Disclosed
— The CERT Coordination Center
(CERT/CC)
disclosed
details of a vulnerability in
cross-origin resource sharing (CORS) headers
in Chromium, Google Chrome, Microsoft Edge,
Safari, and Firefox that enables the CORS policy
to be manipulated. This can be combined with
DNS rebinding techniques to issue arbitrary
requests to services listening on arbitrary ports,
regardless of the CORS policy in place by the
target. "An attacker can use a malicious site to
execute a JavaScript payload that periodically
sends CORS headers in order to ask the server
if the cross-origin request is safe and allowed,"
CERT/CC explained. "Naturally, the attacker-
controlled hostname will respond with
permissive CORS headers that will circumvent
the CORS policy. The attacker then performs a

######

Activity: What is wanted is the number of lines holding "that" in the entries. Nothing else should be given.

Answer to the problem: 3